Değerli Kamuoyu,

Önümüzdeki haftalarda yeni eğitim-öğretim dönemi başlayacak. Hepimiz biliyoruz ki bu süreç sadece çocuklarımız için değil ailelerimiz için de ciddi bir hazırlık dönemi demek. Kırtasiye alışverişinden okul kıyafetlerine, servis ayarlamalarından eğitim materyallerine kadar birçok masraf yeniden kapımızı çalıyor. Ancak bugün, dünden daha fakiriz; fiyatlar ise dünden çok daha yüksek. Bir ters döngünün içindeyiz: Biz fakirleştikçe fiyatlar yükseliyor, fiyatlar yükseldikçe biz daha da fakirleşiyoruz. “Umutsuzluk ekonomisi” tavanda, ümitsizlik her yeri sarmış durumda. Çünkü her geçen gün enflasyon daha da ceberrutlaşıyor ve yanlış ekonomik politikalar ilk günkü gibi devam ediyor.

Kıymetli Hemşehrilerim,


Basit bir hesap yaptığımızda, Trabzon özelinde bir çocuğun eğitim-öğretim hayatına başlaması, aileye aylık ortalama 7.000 – 8.000 TL arasında bir yük getiriyor. Bu rakamlar asgari düzeyde hesaplanmış rakamlar olup daha da yukarı çıkabilir ama aşağı inmez.

• Sadece kırtasiye alışverişi (çanta, defter, kalem, beslenme çantası, kalem kutusu) ortalama 3.000 – 4.000 TLaralığında.

• Okul servis ücretlerine baktığımızda kısa mesafe için aylık 3.000 – 4.000 TL, uzun mesafe için ise 7.000 – 8.000 TLaralığında.

Bugün eğitim gibi temel bir hakkın bile böylesine büyük bir ekonomik külfet haline geldiğini görmek aslında ülkenin içine düşürüldüğü tablonun özetidir. Bunun tek sorumlusu bellidir: Yanlış ekonomi politikalarıyla ülkeyi yöneten iktidar.

Değerli Dostlar,
Bir yanda yıllık ücreti milyonları bulan özel okullarda lüks yaşam sürenler; diğer yanda ise çocuklarının masrafları nedeniyle günde sadece iki öğünle ayakta durmaya çalışan aileler… İşte bu tablo, ülkemizdeki adaletsiz düzenin en acı göstergesidir. Çocuklarımızın geleceğini belirleyen şey artık çalışkanlık ya da hayalleri değil, ailelerinin gelir düzeyi olmuştur.
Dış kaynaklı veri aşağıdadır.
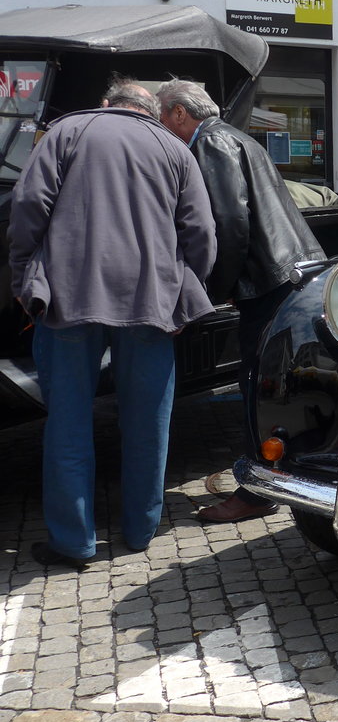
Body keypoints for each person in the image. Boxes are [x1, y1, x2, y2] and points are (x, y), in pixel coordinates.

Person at [9, 77, 216, 568]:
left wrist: (23, 277)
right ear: (151, 110)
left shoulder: (66, 131)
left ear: (106, 104)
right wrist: (187, 289)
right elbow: (202, 232)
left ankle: (73, 542)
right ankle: (141, 531)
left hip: (68, 297)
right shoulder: (174, 148)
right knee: (148, 421)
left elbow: (27, 206)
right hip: (151, 300)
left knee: (69, 422)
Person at [156, 78, 325, 523]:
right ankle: (275, 476)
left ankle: (256, 491)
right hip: (285, 270)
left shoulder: (210, 143)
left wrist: (216, 287)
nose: (160, 126)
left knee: (256, 385)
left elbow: (229, 222)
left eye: (161, 116)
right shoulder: (234, 136)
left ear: (178, 113)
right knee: (272, 383)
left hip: (266, 281)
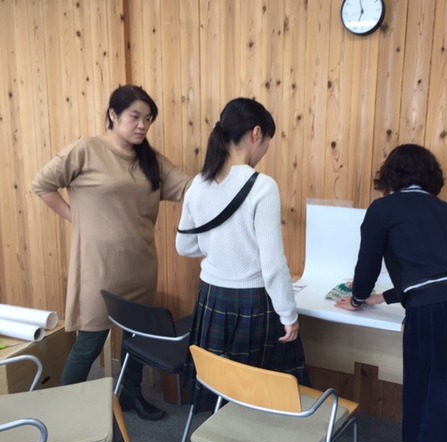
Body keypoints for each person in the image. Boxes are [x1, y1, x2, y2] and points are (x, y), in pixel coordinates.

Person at [31, 85, 193, 421]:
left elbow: (188, 188)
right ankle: (66, 410)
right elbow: (42, 184)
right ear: (113, 115)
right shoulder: (87, 150)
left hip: (141, 266)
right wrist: (76, 218)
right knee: (89, 343)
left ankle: (131, 394)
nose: (142, 125)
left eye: (148, 119)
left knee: (136, 339)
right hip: (98, 270)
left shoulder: (151, 160)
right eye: (135, 116)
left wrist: (228, 173)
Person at [335, 144, 447, 442]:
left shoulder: (383, 209)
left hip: (435, 317)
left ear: (390, 175)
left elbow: (367, 269)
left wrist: (358, 299)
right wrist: (382, 298)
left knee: (432, 409)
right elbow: (441, 274)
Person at [176, 97, 309, 410]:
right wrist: (289, 316)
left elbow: (184, 246)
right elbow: (273, 264)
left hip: (211, 297)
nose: (265, 150)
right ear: (256, 133)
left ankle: (219, 427)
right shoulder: (263, 186)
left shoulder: (198, 184)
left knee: (220, 378)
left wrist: (217, 249)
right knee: (256, 385)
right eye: (268, 142)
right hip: (252, 301)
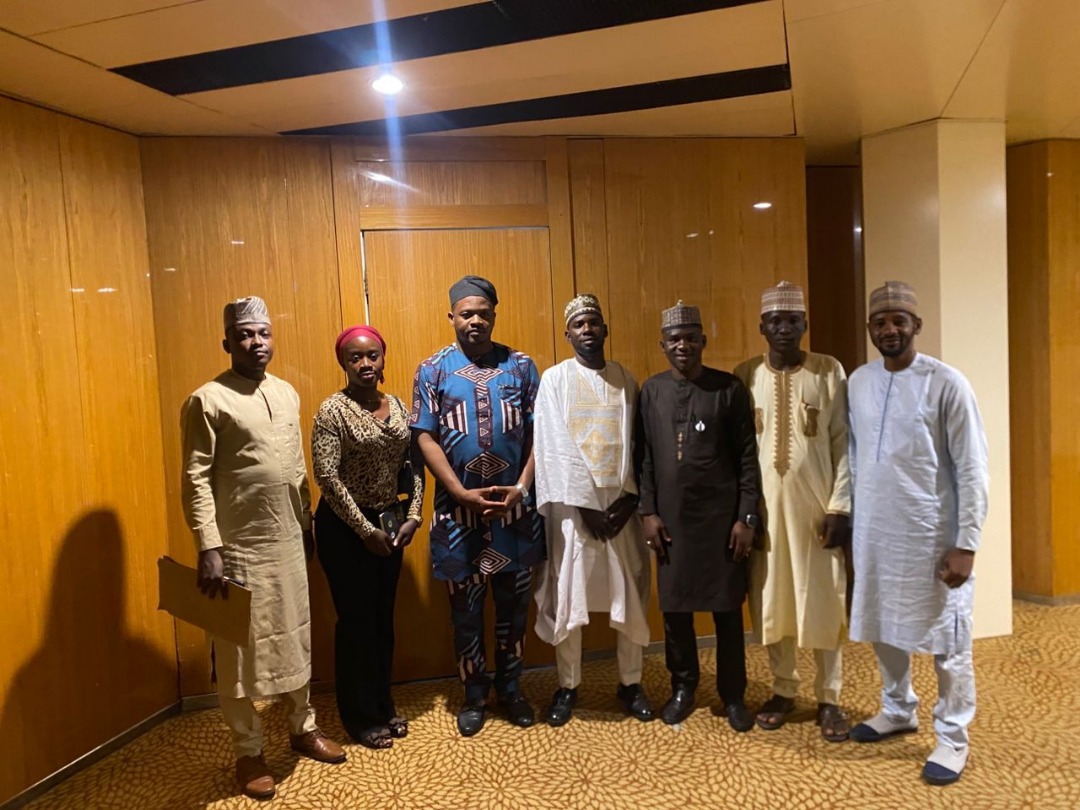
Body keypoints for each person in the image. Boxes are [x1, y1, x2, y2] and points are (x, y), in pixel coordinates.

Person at [180, 296, 345, 801]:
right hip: (238, 548)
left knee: (295, 634)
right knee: (237, 649)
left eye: (264, 333)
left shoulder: (286, 393)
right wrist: (209, 545)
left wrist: (307, 523)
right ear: (227, 342)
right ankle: (248, 751)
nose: (256, 343)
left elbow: (295, 469)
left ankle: (302, 727)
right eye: (245, 335)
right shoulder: (207, 400)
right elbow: (195, 478)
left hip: (289, 540)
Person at [847, 281, 989, 786]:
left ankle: (953, 737)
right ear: (870, 329)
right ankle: (897, 709)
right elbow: (855, 456)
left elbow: (972, 467)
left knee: (949, 639)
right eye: (880, 322)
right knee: (882, 624)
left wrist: (966, 542)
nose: (889, 329)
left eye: (898, 321)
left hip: (932, 536)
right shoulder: (859, 381)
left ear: (916, 326)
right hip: (875, 532)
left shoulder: (947, 383)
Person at [410, 275, 544, 737]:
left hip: (516, 514)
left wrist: (521, 488)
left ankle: (511, 689)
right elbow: (424, 435)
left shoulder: (521, 366)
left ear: (494, 316)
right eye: (466, 313)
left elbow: (539, 433)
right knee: (465, 613)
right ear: (451, 316)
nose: (475, 321)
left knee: (514, 610)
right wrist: (459, 491)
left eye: (483, 313)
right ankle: (473, 695)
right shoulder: (432, 370)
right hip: (457, 515)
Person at [734, 281, 852, 742]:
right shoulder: (746, 374)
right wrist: (745, 514)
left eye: (792, 321)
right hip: (765, 515)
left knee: (823, 600)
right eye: (775, 321)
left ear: (805, 324)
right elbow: (741, 452)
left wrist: (840, 507)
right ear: (762, 327)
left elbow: (844, 443)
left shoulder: (828, 371)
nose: (784, 329)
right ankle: (783, 690)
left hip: (817, 512)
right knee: (773, 600)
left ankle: (830, 697)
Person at [637, 300, 761, 732]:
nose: (683, 346)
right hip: (671, 520)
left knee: (727, 611)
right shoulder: (651, 391)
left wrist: (746, 517)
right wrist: (648, 511)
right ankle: (683, 688)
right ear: (663, 345)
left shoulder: (729, 389)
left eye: (691, 338)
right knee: (676, 612)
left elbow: (747, 459)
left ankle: (733, 695)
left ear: (703, 341)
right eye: (674, 339)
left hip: (722, 521)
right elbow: (644, 459)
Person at [533, 294, 654, 726]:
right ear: (567, 334)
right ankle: (568, 685)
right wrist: (585, 507)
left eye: (594, 322)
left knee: (631, 588)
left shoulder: (625, 378)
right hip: (573, 510)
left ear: (606, 329)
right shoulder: (555, 380)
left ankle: (631, 682)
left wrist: (630, 498)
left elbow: (637, 443)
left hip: (620, 507)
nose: (587, 330)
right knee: (570, 592)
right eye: (579, 324)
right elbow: (552, 445)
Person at [311, 325, 425, 749]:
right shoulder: (332, 411)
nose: (365, 364)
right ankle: (360, 717)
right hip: (345, 528)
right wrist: (364, 530)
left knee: (381, 620)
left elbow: (413, 465)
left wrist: (414, 514)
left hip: (390, 523)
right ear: (343, 363)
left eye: (372, 355)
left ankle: (382, 703)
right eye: (355, 357)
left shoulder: (397, 406)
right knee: (356, 623)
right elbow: (327, 477)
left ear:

Oysa biz biliyoruz ki çözüm mümkündür. Çözüm, bu adaletsiz düzenin değişmesi ve yerine adil bir düzenin kurulmasıdır.Öyle bir düzen ki;

• Çocuklar aç kalmayacak,

• Her evladımız eşit eğitim imkânına sahip olacak,

• Sosyal devlet ilkesi kağıt üzerinde değil, hayatın tam ortasında olacak.

Buradan Yerel Yönetimlere de Sesleniyorum:
Çocuklara destek olan, hiçbir evladı yatağa aç göndermeyen tüm belediyelerden Allah razı olsun. Ancak bu yeterli değil. Tüm il ve ilçe belediyelerimiz, bölgelerindeki ihtiyaç sahibi aileleri tespit ederek kırtasiye desteği, okul kıyafeti yardımı, ücretsiz öğün desteği gibi adımları acilen atmalıdır. Bizler, hangi partiden olursa olsun çocuklar için atılan her adımın yanında olacağız. Çünkü çocuklarımız siyaset üstüdür, geleceğimizdir.

Son Sözüm ise:


Bugün eğitimde fırsat eşitliği sağlanmadıkça, kırtasiye ve eğitim masrafları erişilebilir seviyelere çekilmedikçe, çocuklarımız bu sistemin mağduru olmaya devam edecektir. Ama her şeye rağmen sevgili aileler ve çocuklar: Sakınumutsuzluğa kapılmayın! Çünkü biz varız. Sizin derdiniz bizim derdimizdir, sizin sevinciniz bizim sevincimizdir. EvelAllah, el birliğiyle bu karanlık zihniyeti tarihe gömecek yerine Saadet’li günleri hep birlikte inşa edeceğiz.

Biz; çocuklarımızın her sabah umutla okula gittiği, ailelerin kaygıyla değil mutlulukla güne başladığı, geleceğin güvence altına alındığı bir Türkiye’yi kuracağız. Çünkü bu milletin evlatları, bugünkü sefaletin değil; yarının adaletli, güçlü ve mutlu Türkiye’sinin mirasçılarıdır.